More than half of my monthly income goes to my car because I'm in school and there is no public transport to my job or school. I work 30 hours which is about as much as I can manage without it eating into class time. Luckily I found a sweet roommate so I'm only out $600 bucks for rent. Yet for my vehicle I'm out $200 a month for payments, $155 for insurance, $80+ for gas, and additionally its a hassle to keep up with; I've had to pay ~$300 a month in parts to keep up with the damn thing and do the repairs myself. Now I have a airbag light on my dashboard that wont go away because of a faulty srs system and I can't get it replaced without paying $500 to a mechanic I just don't have anymore because I maxed my credit cards. yet because of this I can't get it inspected in time to renew my registration so I'm basically asking for a ticket driving to work.

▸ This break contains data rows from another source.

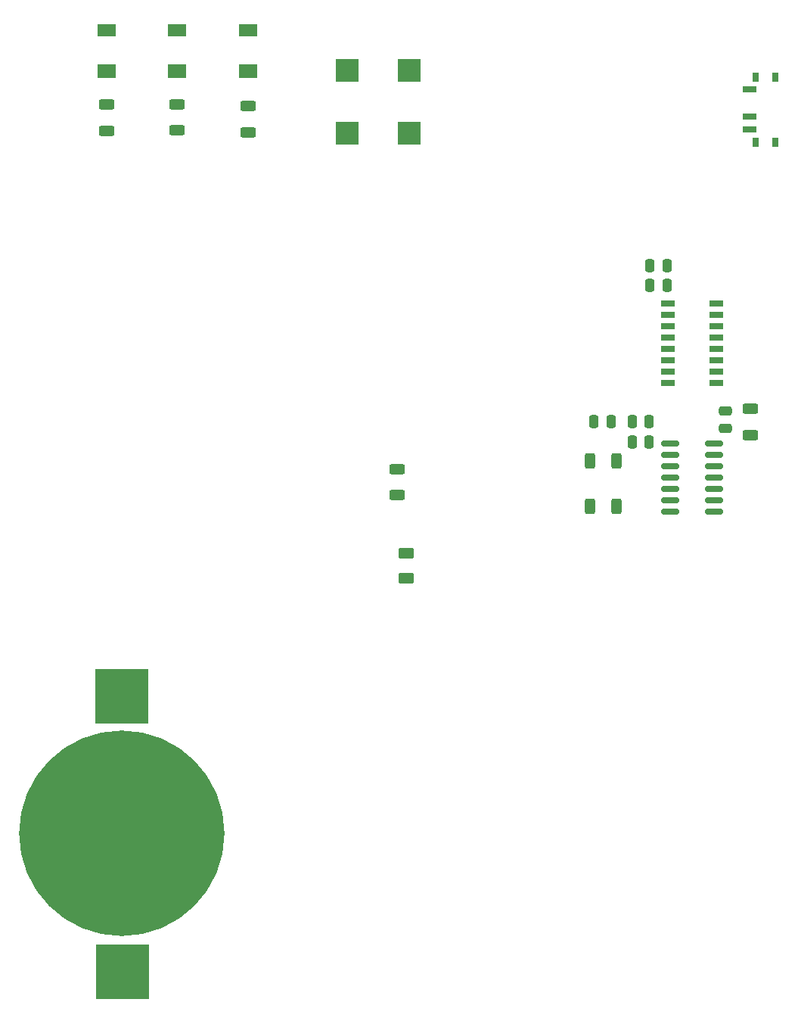
<source format=gbr>
%TF.GenerationSoftware,KiCad,Pcbnew,(6.0.1)*%
%TF.CreationDate,2022-08-22T18:54:28-05:00*%
%TF.ProjectId,Biohacking Village Badge - Gutz-Girl,42696f68-6163-46b6-996e-672056696c6c,1.0b*%
%TF.SameCoordinates,Original*%
%TF.FileFunction,Paste,Bot*%
%TF.FilePolarity,Positive*%
%FSLAX46Y46*%
G04 Gerber Fmt 4.6, Leading zero omitted, Abs format (unit mm)*
G04 Created by KiCad (PCBNEW (6.0.1)) date 2022-08-22 18:54:28*
%MOMM*%
%LPD*%
G01*
G04 APERTURE LIST*
G04 Aperture macros list*
%AMRoundRect*
0 Rectangle with rounded corners*
0 $1 Rounding radius*
0 $2 $3 $4 $5 $6 $7 $8 $9 X,Y pos of 4 corners*
0 Add a 4 corners polygon primitive as box body*
4,1,4,$2,$3,$4,$5,$6,$7,$8,$9,$2,$3,0*
0 Add four circle primitives for the rounded corners*
1,1,$1+$1,$2,$3*
1,1,$1+$1,$4,$5*
1,1,$1+$1,$6,$7*
1,1,$1+$1,$8,$9*
0 Add four rect primitives between the rounded corners*
20,1,$1+$1,$2,$3,$4,$5,0*
20,1,$1+$1,$4,$5,$6,$7,0*
20,1,$1+$1,$6,$7,$8,$9,0*
20,1,$1+$1,$8,$9,$2,$3,0*%
G04 Aperture macros list end*
%ADD10R,2.032000X1.524000*%
%ADD11R,2.095500X1.397000*%
%ADD12R,1.550000X0.700000*%
%ADD13RoundRect,0.250000X0.250000X0.475000X-0.250000X0.475000X-0.250000X-0.475000X0.250000X-0.475000X0*%
%ADD14RoundRect,0.250000X-0.625000X0.312500X-0.625000X-0.312500X0.625000X-0.312500X0.625000X0.312500X0*%
%ADD15R,6.000000X6.200000*%
%ADD16C,23.000000*%
%ADD17RoundRect,0.250000X-0.312500X-0.625000X0.312500X-0.625000X0.312500X0.625000X-0.312500X0.625000X0*%
%ADD18RoundRect,0.250000X0.475000X-0.250000X0.475000X0.250000X-0.475000X0.250000X-0.475000X-0.250000X0*%
%ADD19RoundRect,0.250000X0.625000X-0.375000X0.625000X0.375000X-0.625000X0.375000X-0.625000X-0.375000X0*%
%ADD20RoundRect,0.250000X0.312500X0.625000X-0.312500X0.625000X-0.312500X-0.625000X0.312500X-0.625000X0*%
%ADD21RoundRect,0.150000X0.825000X0.150000X-0.825000X0.150000X-0.825000X-0.150000X0.825000X-0.150000X0*%
%ADD22R,0.800000X1.000000*%
%ADD23R,1.500000X0.700000*%
%ADD24R,2.500000X2.500000*%
G04 APERTURE END LIST*
D10*
%TO.C,D2*%
X85150200Y-48554800D03*
D11*
X85150200Y-43982800D03*
%TD*%
%TO.C,D3*%
X93100400Y-43957400D03*
D10*
X93100400Y-48529400D03*
%TD*%
D11*
%TO.C,D1*%
X77200000Y-43982800D03*
D10*
X77200000Y-48554800D03*
%TD*%
D12*
%TO.C,U1*%
X145473000Y-74549000D03*
X145473000Y-75819000D03*
X145473000Y-77089000D03*
X145473000Y-78359000D03*
X145473000Y-79629000D03*
X145473000Y-80899000D03*
X145473000Y-82169000D03*
X145473000Y-83439000D03*
X140023000Y-83439000D03*
X140023000Y-82169000D03*
X140023000Y-80899000D03*
X140023000Y-79629000D03*
X140023000Y-78359000D03*
X140023000Y-77089000D03*
X140023000Y-75819000D03*
X140023000Y-74549000D03*
%TD*%
D13*
%TO.C,C5*%
X139950000Y-70250000D03*
X138050000Y-70250000D03*
%TD*%
D14*
%TO.C,R3*%
X93075000Y-52426300D03*
X93075000Y-55351300D03*
%TD*%
D15*
%TO.C,CR2450*%
X79026600Y-149294000D03*
X78925000Y-118500000D03*
D16*
X78925000Y-133800000D03*
%TD*%
D13*
%TO.C,C3*%
X139950000Y-72500000D03*
X138050000Y-72500000D03*
%TD*%
D14*
%TO.C,R7*%
X109728000Y-93025500D03*
X109728000Y-95950500D03*
%TD*%
D17*
%TO.C,R6*%
X131379500Y-92170000D03*
X134304500Y-92170000D03*
%TD*%
D18*
%TO.C,C1*%
X146500000Y-88450000D03*
X146500000Y-86550000D03*
%TD*%
D14*
%TO.C,R1*%
X77225400Y-52273900D03*
X77225400Y-55198900D03*
%TD*%
D19*
%TO.C,D4*%
X110744000Y-105286000D03*
X110744000Y-102486000D03*
%TD*%
D13*
%TO.C,C6*%
X137950000Y-90000000D03*
X136050000Y-90000000D03*
%TD*%
D20*
%TO.C,R5*%
X134304500Y-97250000D03*
X131379500Y-97250000D03*
%TD*%
D21*
%TO.C,U2*%
X145223000Y-90170000D03*
X145223000Y-91440000D03*
X145223000Y-92710000D03*
X145223000Y-93980000D03*
X145223000Y-95250000D03*
X145223000Y-96520000D03*
X145223000Y-97790000D03*
X140273000Y-97790000D03*
X140273000Y-96520000D03*
X140273000Y-95250000D03*
X140273000Y-93980000D03*
X140273000Y-92710000D03*
X140273000Y-91440000D03*
X140273000Y-90170000D03*
%TD*%
D13*
%TO.C,C2*%
X133700000Y-87750000D03*
X131800000Y-87750000D03*
%TD*%
D14*
%TO.C,R2*%
X85150200Y-52248500D03*
X85150200Y-55173500D03*
%TD*%
D13*
%TO.C,C4*%
X137950000Y-87750000D03*
X136050000Y-87750000D03*
%TD*%
D22*
%TO.C,SW1*%
X149875000Y-56482000D03*
X152085000Y-49182000D03*
X152085000Y-56482000D03*
X149875000Y-49182000D03*
D23*
X149225000Y-50582000D03*
X149225000Y-53582000D03*
X149225000Y-55082000D03*
%TD*%
D24*
%TO.C,BZ1*%
X104120900Y-48450100D03*
X111120900Y-48450100D03*
X111120900Y-55450100D03*
X104120900Y-55450100D03*
%TD*%
D14*
%TO.C,R4*%
X149250000Y-86287500D03*
X149250000Y-89212500D03*
%TD*%
M02*

</source>
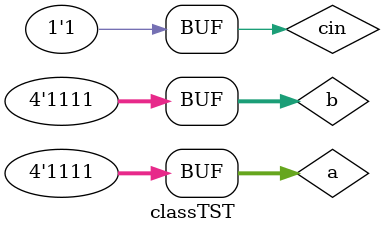
<source format=v>


module classTST;
 reg [3:0] a,b;
 reg cin;
 wire [3:0]sum;
 wire cout;
 
 carry_select_adder c( a,b,cin,sum,cout);
 initial begin
 a = 4'b0110 ; b=4'b1001; cin =0 ;
 #100 a = 4'b1100;  b=4'b0011;
 #100 a = 4'b1010; b = 4'b0101; cin = 1;
 #100 a = 4'b0000; b = 4'b1111; 
 #100 a = 4'b1011; b = 4'b1011; cin = 0;
 #100 a = 4'b0111 ; b =4'b1000;
 #100 a = 4'b1000 ; b = 4'b0111;cin =1;
 #200 a = 4'b1111 ; b = 4'b1111;
 end
 endmodule

</source>
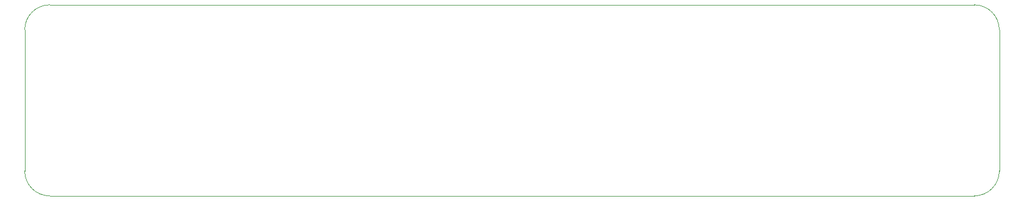
<source format=gm1>
G04 #@! TF.GenerationSoftware,KiCad,Pcbnew,(6.0.7)*
G04 #@! TF.CreationDate,2023-03-12T11:39:40-04:00*
G04 #@! TF.ProjectId,IR FANS LED board,49522046-414e-4532-904c-454420626f61,rev?*
G04 #@! TF.SameCoordinates,Original*
G04 #@! TF.FileFunction,Profile,NP*
%FSLAX46Y46*%
G04 Gerber Fmt 4.6, Leading zero omitted, Abs format (unit mm)*
G04 Created by KiCad (PCBNEW (6.0.7)) date 2023-03-12 11:39:40*
%MOMM*%
%LPD*%
G01*
G04 APERTURE LIST*
G04 #@! TA.AperFunction,Profile*
%ADD10C,0.100000*%
G04 #@! TD*
G04 APERTURE END LIST*
D10*
X59690000Y-43180000D02*
G75*
G03*
X63500000Y-46990000I3810000J0D01*
G01*
X63500000Y-46990000D02*
X204470000Y-46990000D01*
X59690000Y-21590000D02*
X59690000Y-43180000D01*
X63500000Y-17780000D02*
G75*
G03*
X59690000Y-21590000I0J-3810000D01*
G01*
X204470000Y-46990000D02*
G75*
G03*
X208280000Y-43180000I0J3810000D01*
G01*
X208280000Y-21590000D02*
G75*
G03*
X204470000Y-17780000I-3810000J0D01*
G01*
X208280000Y-43180000D02*
X208280000Y-21590000D01*
X204470000Y-17780000D02*
X63500000Y-17780000D01*
M02*

</source>
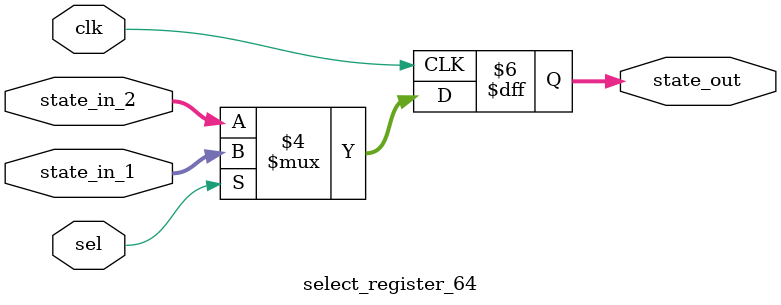
<source format=v>

module select_register_64(
	input wire clk,
	input wire sel,
	input wire [63:0] state_in_1,
	input wire [63:0] state_in_2,
	output reg [63:0] state_out
);

	always @(posedge clk) begin
		if (sel == 1'b1) 
			state_out <= state_in_1;
		else 
			state_out <= state_in_2;
	end

endmodule

</source>
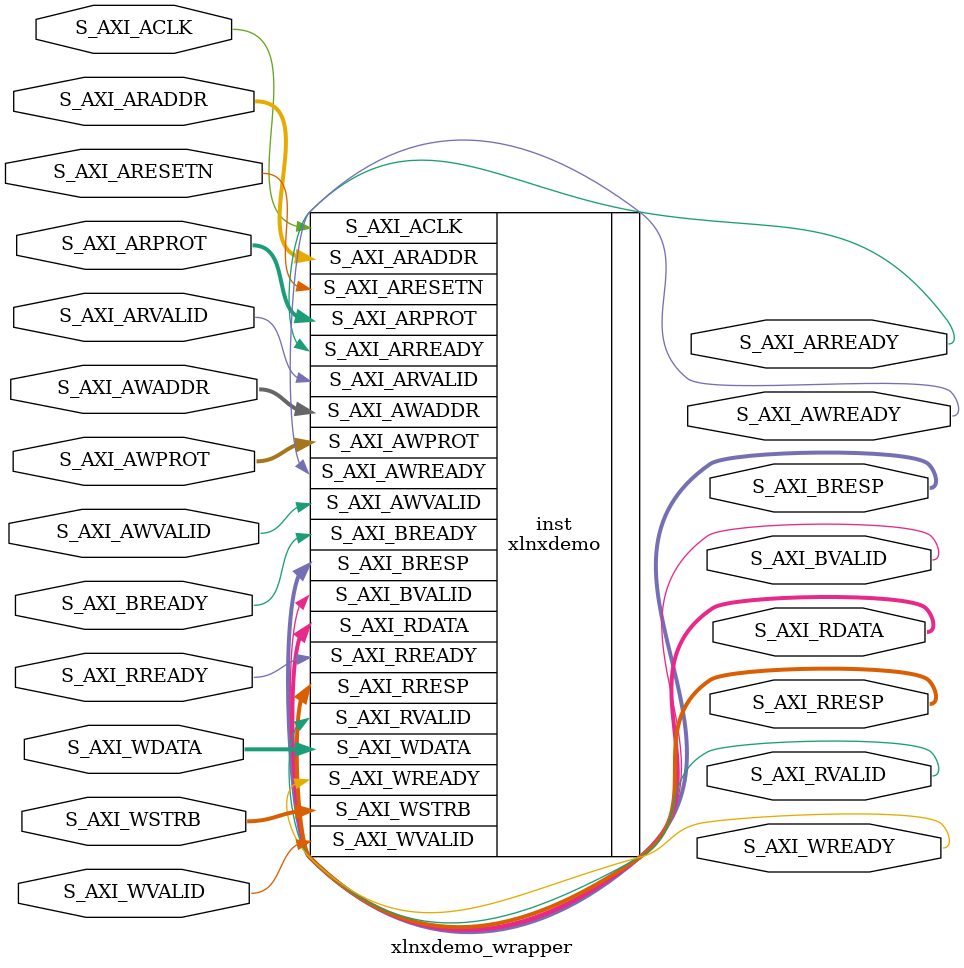
<source format=v>
module xlnxdemo_wrapper (
  S_AXI_ACLK,
  S_AXI_ARESETN,
  S_AXI_AWADDR,
  S_AXI_AWPROT,
  S_AXI_AWVALID,
  S_AXI_AWREADY,
  S_AXI_WDATA,
  S_AXI_WSTRB,
  S_AXI_WVALID,
  S_AXI_WREADY,
  S_AXI_BRESP,
  S_AXI_BVALID,
  S_AXI_BREADY,
  S_AXI_ARADDR,
  S_AXI_ARPROT,
  S_AXI_ARVALID,
  S_AXI_ARREADY,
  S_AXI_RDATA,
  S_AXI_RRESP,
  S_AXI_RVALID,
  S_AXI_RREADY
);

input wire S_AXI_ACLK;
input wire S_AXI_ARESETN;
input wire [6 : 0] S_AXI_AWADDR;
input wire [2 : 0] S_AXI_AWPROT;
input wire S_AXI_AWVALID;
output wire S_AXI_AWREADY;
input wire [31 : 0] S_AXI_WDATA;
input wire [3 : 0] S_AXI_WSTRB;
input wire S_AXI_WVALID;
output wire S_AXI_WREADY;
output wire [1 : 0] S_AXI_BRESP;
output wire S_AXI_BVALID;
input wire S_AXI_BREADY;
input wire [6 : 0] S_AXI_ARADDR;
input wire [2 : 0] S_AXI_ARPROT;
input wire S_AXI_ARVALID;
output wire S_AXI_ARREADY;
output wire [31 : 0] S_AXI_RDATA;
output wire [1 : 0] S_AXI_RRESP;
output wire S_AXI_RVALID;
input wire S_AXI_RREADY;

  xlnxdemo
  //#( .C_S_AXI_DATA_WIDTH(32), .C_S_AXI_ADDR_WIDTH(7))
  inst (
    .S_AXI_ACLK(S_AXI_ACLK),
    .S_AXI_ARESETN(S_AXI_ARESETN),
    .S_AXI_AWADDR(S_AXI_AWADDR),
    .S_AXI_AWPROT(S_AXI_AWPROT),
    .S_AXI_AWVALID(S_AXI_AWVALID),
    .S_AXI_AWREADY(S_AXI_AWREADY),
    .S_AXI_WDATA(S_AXI_WDATA),
    .S_AXI_WSTRB(S_AXI_WSTRB),
    .S_AXI_WVALID(S_AXI_WVALID),
    .S_AXI_WREADY(S_AXI_WREADY),
    .S_AXI_BRESP(S_AXI_BRESP),
    .S_AXI_BVALID(S_AXI_BVALID),
    .S_AXI_BREADY(S_AXI_BREADY),
    .S_AXI_ARADDR(S_AXI_ARADDR),
    .S_AXI_ARPROT(S_AXI_ARPROT),
    .S_AXI_ARVALID(S_AXI_ARVALID),
    .S_AXI_ARREADY(S_AXI_ARREADY),
    .S_AXI_RDATA(S_AXI_RDATA),
    .S_AXI_RRESP(S_AXI_RRESP),
    .S_AXI_RVALID(S_AXI_RVALID),
    .S_AXI_RREADY(S_AXI_RREADY)
  );
endmodule


</source>
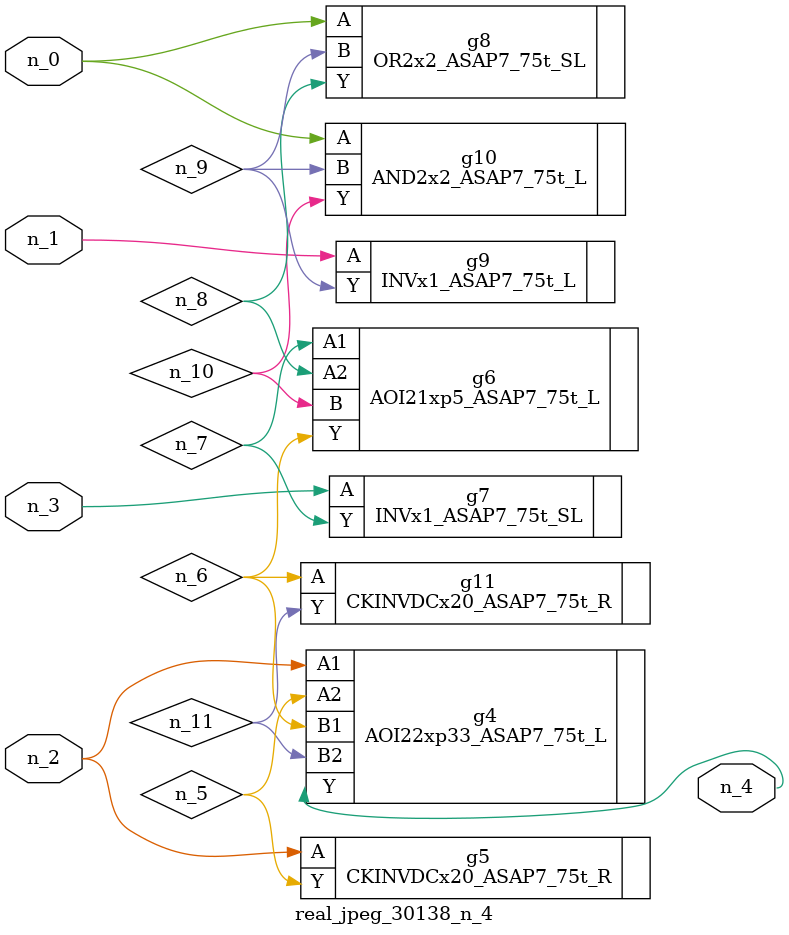
<source format=v>
module real_jpeg_30138_n_4 (n_3, n_1, n_0, n_2, n_4);

input n_3;
input n_1;
input n_0;
input n_2;

output n_4;

wire n_5;
wire n_8;
wire n_11;
wire n_6;
wire n_7;
wire n_10;
wire n_9;

OR2x2_ASAP7_75t_SL g8 ( 
.A(n_0),
.B(n_9),
.Y(n_8)
);

AND2x2_ASAP7_75t_L g10 ( 
.A(n_0),
.B(n_9),
.Y(n_10)
);

INVx1_ASAP7_75t_L g9 ( 
.A(n_1),
.Y(n_9)
);

AOI22xp33_ASAP7_75t_L g4 ( 
.A1(n_2),
.A2(n_5),
.B1(n_6),
.B2(n_11),
.Y(n_4)
);

CKINVDCx20_ASAP7_75t_R g5 ( 
.A(n_2),
.Y(n_5)
);

INVx1_ASAP7_75t_SL g7 ( 
.A(n_3),
.Y(n_7)
);

CKINVDCx20_ASAP7_75t_R g11 ( 
.A(n_6),
.Y(n_11)
);

AOI21xp5_ASAP7_75t_L g6 ( 
.A1(n_7),
.A2(n_8),
.B(n_10),
.Y(n_6)
);


endmodule
</source>
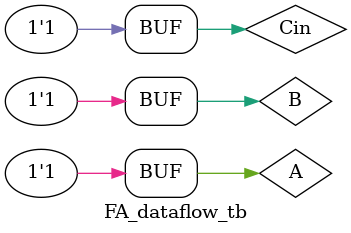
<source format=v>
`timescale 100ps/ 10ps
module FA_dataflow_tb();
reg A,B,Cin;
wire S,Cout;

FA_dataflow tb(
.A(A),
.B(B),
.Cin(Cin),
.S(S),
.Cout(Cout)
);


initial
begin
$monitor($time, "A=%b, B=%b, Cin=%b, S=%b, Cout=%b \n", A,B,Cin,S,Cout);
end


initial begin
A = 0;
B = 0;
Cin = 0;
#5;
A = 0;
B = 0;
Cin = 1;
#5;
A = 0;
B = 1;
Cin = 0;
#5;
A = 0;
B = 1;
Cin = 1;
#5;
A = 1;
B = 0;
Cin = 0;
#5;
A = 1;
B = 0;
Cin = 1;
#5;
A = 1;
B = 1;
Cin = 0;
#5;
A = 1;
B = 1;
Cin = 1;
#5;
end

endmodule

</source>
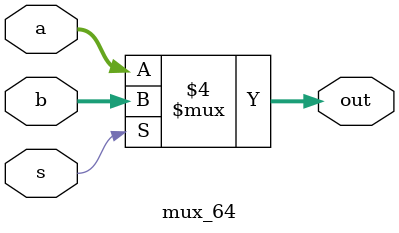
<source format=v>
module mux_64(input [63:0] a, b, input s, output reg [63:0] out);
	always @(s) begin
		if (s == 1'b1)
			out = b;
		else
			out = a;
	end
endmodule


</source>
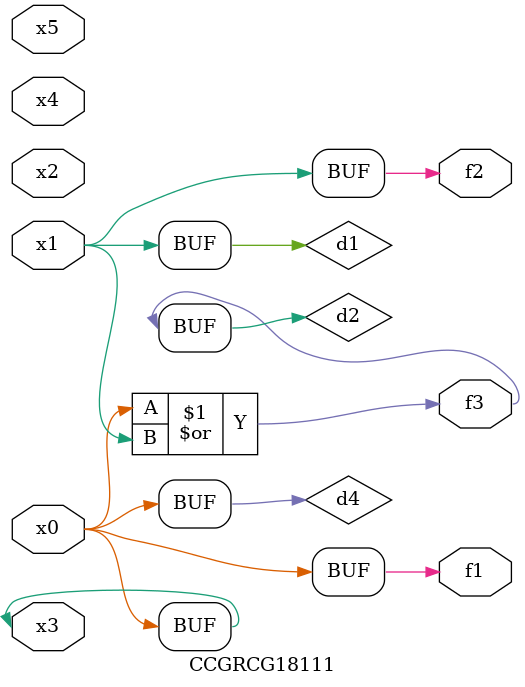
<source format=v>
module CCGRCG18111(
	input x0, x1, x2, x3, x4, x5,
	output f1, f2, f3
);

	wire d1, d2, d3, d4;

	and (d1, x1);
	or (d2, x0, x1);
	nand (d3, x0, x5);
	buf (d4, x0, x3);
	assign f1 = d4;
	assign f2 = d1;
	assign f3 = d2;
endmodule

</source>
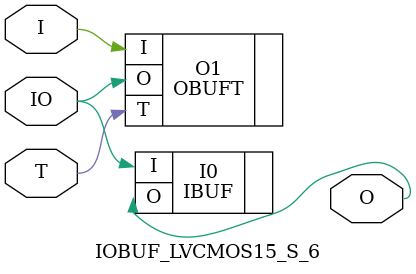
<source format=v>


`timescale  1 ps / 1 ps


module IOBUF_LVCMOS15_S_6 (O, IO, I, T);

    output O;

    inout  IO;

    input  I, T;

        OBUFT #(.IOSTANDARD("LVCMOS15"), .SLEW("SLOW"), .DRIVE(6)) O1 (.O(IO), .I(I), .T(T)); 
	IBUF #(.IOSTANDARD("LVCMOS15"))  I0 (.O(O), .I(IO));
        

endmodule



</source>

I feel so screwed currently because I have no idea how people make it through school without making $2500+ a month. I'm taking an unpaid internship for my career in the spring yet I can't afford to take the time off of work yet it must be done! I can take out student loans but it seems that all I can get are ones that cover the rest of my tuition. I swear people acted like I'd have my entire tuition and room paid for by simply applying everywhere I could. I did that and $1500 of my tuition is covered because I was essentially just lucky and already had family friends. Tuition is $7500 so it doesn't cover much at all; I feel like I was pressured to attend a university with a nicer name when its really not my passion to attend here. I can't make the friends or study groups I would like because I'm doing freelance or fast food. Trying to switch out to being a waiter at a restaurant closer to me so I can just sell my car for $5k and have leeway for my internship. but I wouldn't be able to get to the city to attend my internship.
I feel like everything is a system meant to exploit me and I haven't even stepped into the rat race, I'm literally working the most meager jobs and my only bit of relief is when I finish a freelance project and I get a few hundred bucks for building out a nice system. I have skills, yet I feel they will never be compensated or utilized. What are people supposed to do when you just can't afford what people expect from you? I tell my parents that both me and my academics are suffering because I can't focus yet because they went through it I can to. The thing is my father was making $30 bucks an hour in the 90s while I make $10.50 and its a pretty good starting salary because its better than what a job working at my uni would offer. Sometimes it feels like my motivation to continue school is just declining because it costs way too much for how much additional stress you go through for 2 more years.